CINA merupakan contoh negara yang memanfaatkan bonus demografi. Selama 40 tahun terakhir, Tiongkok mencapai pertumbuhan ekonomi yang masif. Produk Domestik Bruto (PDB) Cina meningkat dari US$ 149,5 miliar pada 1978 menjadi US$ 12 triliun pada 2017. Posisi Cina juga naik dari peringkat ke-10 global pada 1978 menjadi peringkat kedua ekonomi terkuat dunia setelah Amerika Serikat.
Kondisi ini tidak terlepas dari tingginya jumlah angkatan kerja di Cina. Pada 1982 di Cina, angkatan kerja mencapai 61,5% dari total populasi. Jumlah penduduk usia produktif di negeri ini menembus 800 juta pada 1995. Lalu 900 juta pada 2002 dan mencapai 1 miliar pada 2011. Puncaknya ketika tenaga kerja Cina mencapai 1,006 miliar pada 2013. Pada 2017, jumlah tenaga kerja usia produktif mulai menurun, yaitu 998 juta, meski proporsinya masih 71,8% dari total populasi.

Toh kesuksesan ini tak lepas bayang-bayang kelabu. Tiongkok mengkampanyekan kebijakan “satu anak, satu keluarga” untuk menekan jumlah populasi antara tahun 1978-2015. Dampaknya, kini Cina berada di ambang krisis demografi. Untuk mencegah krisis, negara ini bakal menetapkan kebijakan baru. Kantor Berita Xinhua melaporkan bahwa usia pensiun wajib bagi pekerja pria akan diperpanjang secara bertahap dari 60 tahun menjadi 63 tahun. Usia pensiun pekerja wanita juga diperpanjang menjadi 55-58 tahun.

Isi Latihan »
Salin tanpa perubahan bagian teks tentang bonus demografi Cina yang dibuka dengan kata-kata "Toh kesuksesan ini" dan ditutup dengan "menjadi 55-58 tahun.".

Kutipan Data »
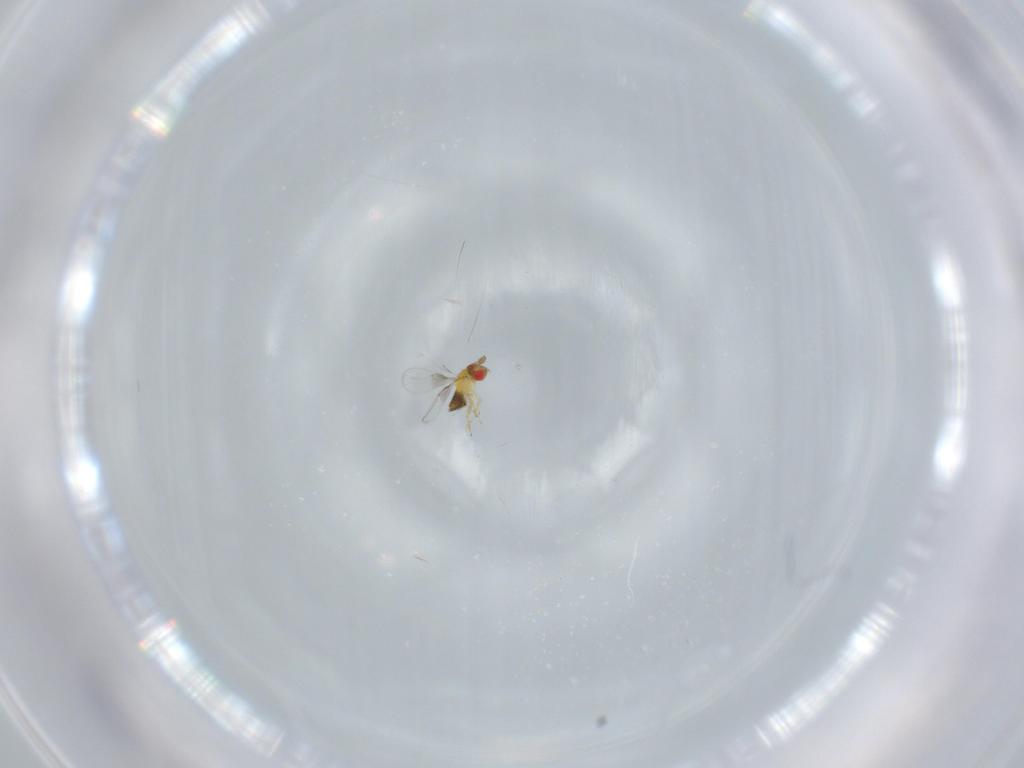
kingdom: Animalia
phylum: Arthropoda
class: Insecta
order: Hymenoptera
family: Trichogrammatidae
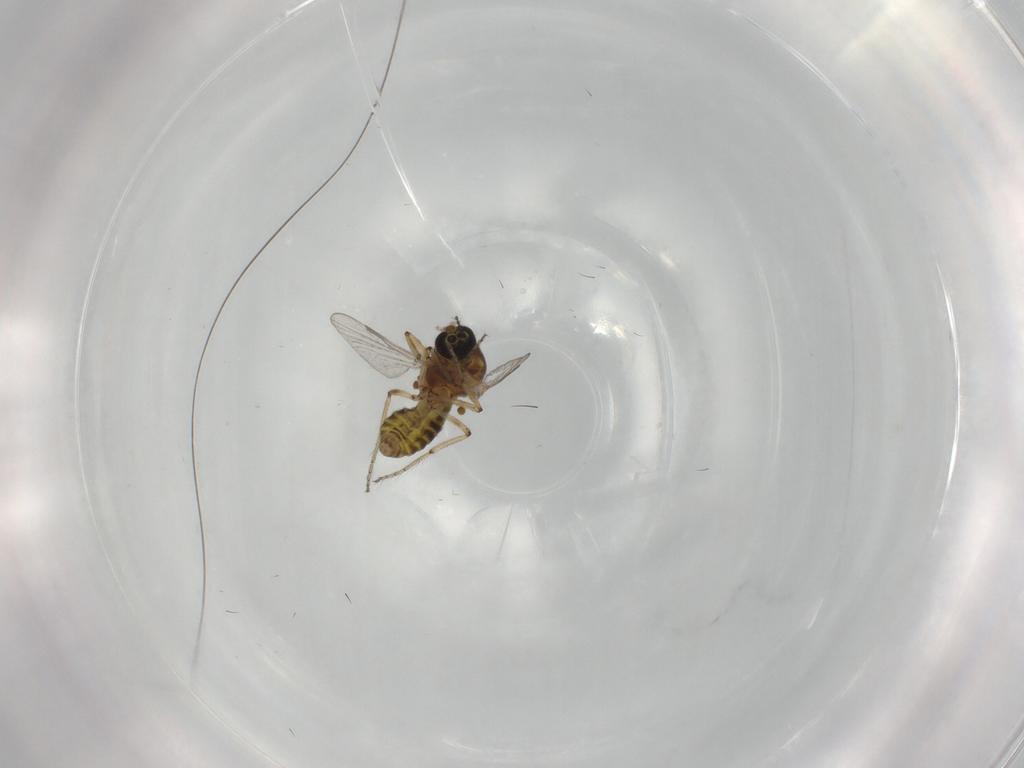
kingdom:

Jawaban »
Toh kesuksesan ini tak lepas bayang-bayang kelabu. Tiongkok mengkampanyekan kebijakan “satu anak, satu keluarga” untuk menekan jumlah populasi antara tahun 1978-2015. Dampaknya, kini Cina berada di ambang krisis demografi. Untuk mencegah krisis, negara ini bakal menetapkan kebijakan baru. Kantor Berita Xinhua melaporkan bahwa usia pensiun wajib bagi pekerja pria akan diperpanjang secara bertahap dari 60 tahun menjadi 63 tahun. Usia pensiun pekerja wanita juga diperpanjang menjadi 55-58 tahun.